The task force, physicians and scientists who support the findings of the task force are urging people not to overreact to the headlines. Many say it is merely a new way to approach mammography; that the female standard "oh I'm forty, so I have to" and the "one size fits all" approach is no longer valid. They're advocating that the decision should be made by a woman and her physician. The predatory politicians have already moved in to use the debate and the surrounding emotions for their self-serving purposes. Meanwhile, women don't know if they should look for the underlying conspiracy or cancel their screening appointments.
The problems lie in several pivotal areas -1) Not all tumors are created equal and the screening does not change the tumor.
Its very possible that many women who believed mammography saved their lives may have lived without both the mammogram and the accompanying treatment.
As Dr. Heidi Nelson explains in Newsweek -"We’ve come to a point where the ability to detect precancerous cells has outpaced our ability to understand how these cells operate. In many cases women are treated for breast cancer based on precancerous lumps that are only rarely deadly. A better test for certain genetic markers might help researchers understand which precancerous lumps are most likely to turn into a fast-moving cancer, says Nelson, but no test like that exists. For now, doctors treat lots of tumors that may not kill anyone, and women are subjected to a battery of tests that don’t provide many answers. “We can’t advise people at this stage,” says Nelson. “We can only find things.”"
Dr. Michael Cohen of Sloan-Kettering Cancer Center in New York explains that ductal carcinoma in situ accounts for 5 to 60 percent of all tumors in women in their 40s, "It may stay there a woman's whole life and never invade surrounding tissue, but we don't know how to tell the one that won't spread from one that will.”
When looking at mammography and studies that indicate benefits, we have to consider lead time bias and length time bias.
My own mother died in her 59th year of breast cancer. Early on when asked about her death, I often wanted to respond, "I'm not exactly sure when my mother died. I only know it wasn't March 23rd." That response certainly brought about some quizzical looks but what I really meant to say was that the mother I knew did not die that spring morning in 1992. Although that was the day she took her last breath, the cancer and its treatment stole her away by bits and pieces during the three year of treatment.
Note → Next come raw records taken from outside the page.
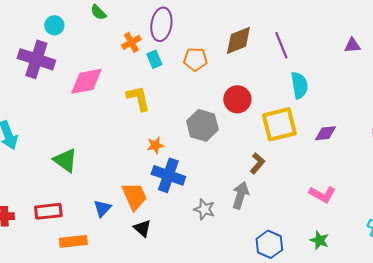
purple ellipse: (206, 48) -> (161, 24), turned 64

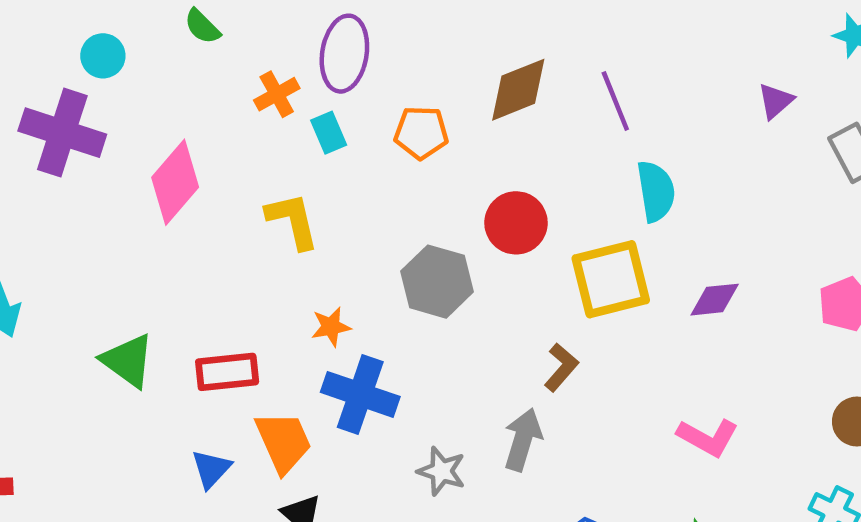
purple triangle: (352, 45) -> (776, 101), turned -36
pink diamond: (86, 81) -> (175, 182), turned -39
red rectangle: (48, 211) -> (227, 372), moved

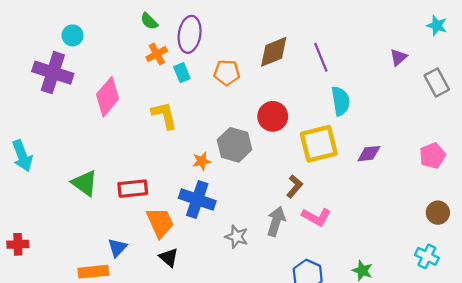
green semicircle: (202, 26) -> (149, 21), moved
orange star: (331, 327) -> (202, 161), moved
pink L-shape: (708, 437) -> (316, 217), moved
blue triangle: (211, 469) -> (117, 248), moved

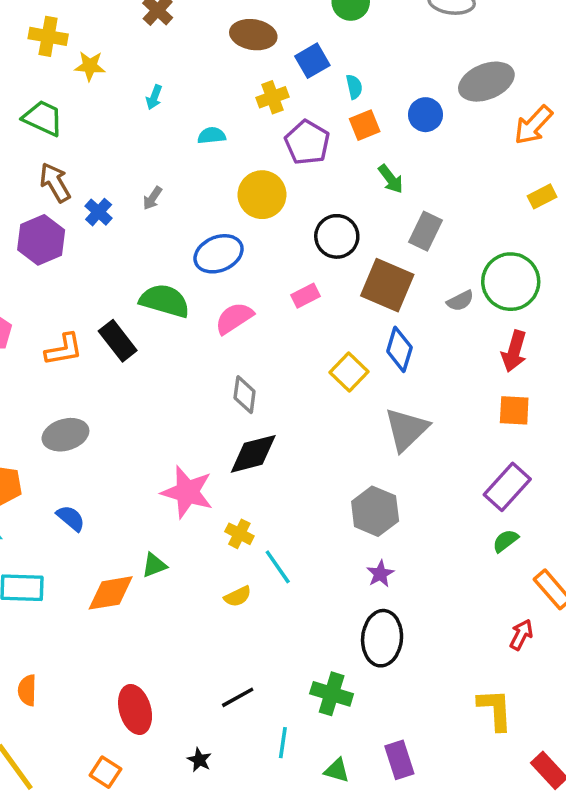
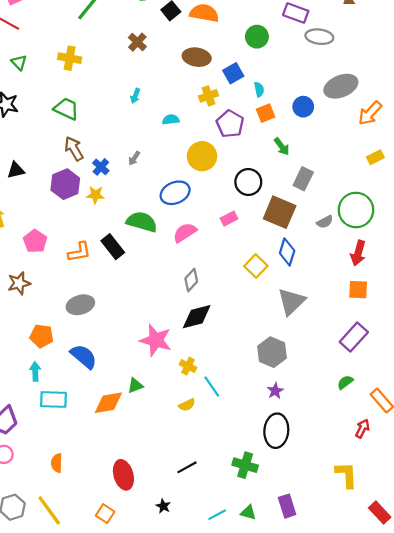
yellow star: (90, 66) -> (95, 195), moved
gray diamond: (245, 395) -> (191, 280), turned 35
blue semicircle: (71, 518) -> (84, 356), size x1.5
green semicircle: (506, 541) -> (345, 382), moved
cyan line: (283, 743) -> (217, 515), moved, turned 54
Since age forty, she had never missed a mammogram. The tumor and the aggressive cells it contained appeared like magic, a little over eleven months after her previous screening.
We've steadily improved on how to handle the side effects of radiation and chemotherapy so retrospectively, it is difficult to say what early screening did for her. I cannot help but wonder if her cancer was such that it would have been better not to have known. I wonder - would it have been better to treat the effects of metastasis palliatively once they appeared, perhaps shortening her life but increasing its quality? We will never know. Either way, her mammogram only served as the harbinger of her suffering and death.
2) In order to give everyone a clearer picture of the available information and a better chance at informed decision making, we need to change and clarify the terms we use in reporting and describing cancer.
The sad fact of the matter is - when we are told that early detection saves lives we can't always be sure exactly what that means.
The term survival rate has always infuriated me. Say that term to most anyone and especially a newly diagnosed patient or their family and they hear the word cured. A ninety percent survival rate simply means the 90 out of 100 people are still alive five years after diagnosis. It can't tell you if 45 of those people died in years six or that another 45 were dead by 10. It doesn't tell you if anyone in that number is still being treated or was pronounced in remission. And it certainly doesn't tell you anything about the measures required to maintain that life.
The terms disease free survival or progression-free survival provide only a bit more clarity. Disease-free sounds like it should mean just what it says, but it doesn't. Disease free means achieving remission and remission means having no signs of cancer for a period of time although it may be still in your body. Progression-free means the individual still has cancer but it is not getting worse. It can include those who have had some success with treatment, but still have obvious cancer requiring aggressive treatment.
The bottom line is this - you can't make good decisions on a consumer level, as a cancer patient or as an advocate when the terminology obscures the information you need to know.
3) We should focus in on the real target.
There's something really cool about watching my sisters in a sea of pink solidarity, seeing the ribbon hang from the White House or participating in a Komen event in memory of my mother. I find meaning in that and I'm sure others do too. Mammograms may offer us some comfort through a sense of control and we may feel accomplished and empowered by raising awareness, but if we spend too much energy advocating and accepting an outdated screening method we're not really sure about, we're not only being lulled - we're being sidetracked away from the more important challenges in saving women's lives.
In the world of detection, we need something much better than what we've been given. We need to be able to identify more aggressive forms of cancer in its earliest stages. Most of all, in the world of tumors, we need to better identify and understand the bad boys on a molecular level; including the biology of stem cells, the contributing tumor environment as well as finding more effective chemoprevention strategies.
I'm not settling for less and if you believe in the pink, neither should you.